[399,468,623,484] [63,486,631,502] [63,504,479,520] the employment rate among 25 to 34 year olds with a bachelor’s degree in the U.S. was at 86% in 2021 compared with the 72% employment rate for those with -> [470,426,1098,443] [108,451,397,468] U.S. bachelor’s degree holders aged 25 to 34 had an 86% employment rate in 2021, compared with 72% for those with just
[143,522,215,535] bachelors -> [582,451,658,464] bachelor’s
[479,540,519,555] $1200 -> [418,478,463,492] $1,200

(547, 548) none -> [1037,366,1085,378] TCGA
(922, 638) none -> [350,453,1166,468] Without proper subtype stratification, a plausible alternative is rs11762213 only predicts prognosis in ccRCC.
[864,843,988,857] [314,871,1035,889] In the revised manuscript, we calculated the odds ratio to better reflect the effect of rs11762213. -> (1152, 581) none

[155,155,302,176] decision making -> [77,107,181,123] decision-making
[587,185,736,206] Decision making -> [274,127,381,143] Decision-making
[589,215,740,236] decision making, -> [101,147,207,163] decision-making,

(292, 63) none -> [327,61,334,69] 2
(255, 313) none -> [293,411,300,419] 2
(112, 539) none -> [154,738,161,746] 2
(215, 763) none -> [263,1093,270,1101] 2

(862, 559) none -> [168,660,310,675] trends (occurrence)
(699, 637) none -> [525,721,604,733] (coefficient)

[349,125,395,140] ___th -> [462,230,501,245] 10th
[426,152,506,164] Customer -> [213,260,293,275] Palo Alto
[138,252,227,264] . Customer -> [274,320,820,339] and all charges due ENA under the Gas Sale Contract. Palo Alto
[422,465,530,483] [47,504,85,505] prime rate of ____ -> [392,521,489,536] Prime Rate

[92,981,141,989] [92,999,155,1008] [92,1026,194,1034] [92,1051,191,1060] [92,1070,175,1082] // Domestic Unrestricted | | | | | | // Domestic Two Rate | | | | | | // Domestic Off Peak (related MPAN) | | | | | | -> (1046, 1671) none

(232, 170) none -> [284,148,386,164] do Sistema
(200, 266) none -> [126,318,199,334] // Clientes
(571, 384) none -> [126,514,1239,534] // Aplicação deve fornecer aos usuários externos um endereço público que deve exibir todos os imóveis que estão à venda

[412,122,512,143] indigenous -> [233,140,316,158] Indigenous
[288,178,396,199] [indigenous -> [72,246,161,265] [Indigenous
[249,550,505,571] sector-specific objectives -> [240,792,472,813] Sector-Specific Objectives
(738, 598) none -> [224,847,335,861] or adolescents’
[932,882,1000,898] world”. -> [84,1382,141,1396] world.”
# # # #
- _DIRECTIONS FOR THIS TASK_
In the entries above, copy each line that contains the string "Alto".

- _YOUR SOLUTION_
[426,152,506,164] Customer -> [213,260,293,275] Palo Alto
[138,252,227,264] . Customer -> [274,320,820,339] and all charges due ENA under the Gas Sale Contract. Palo Alto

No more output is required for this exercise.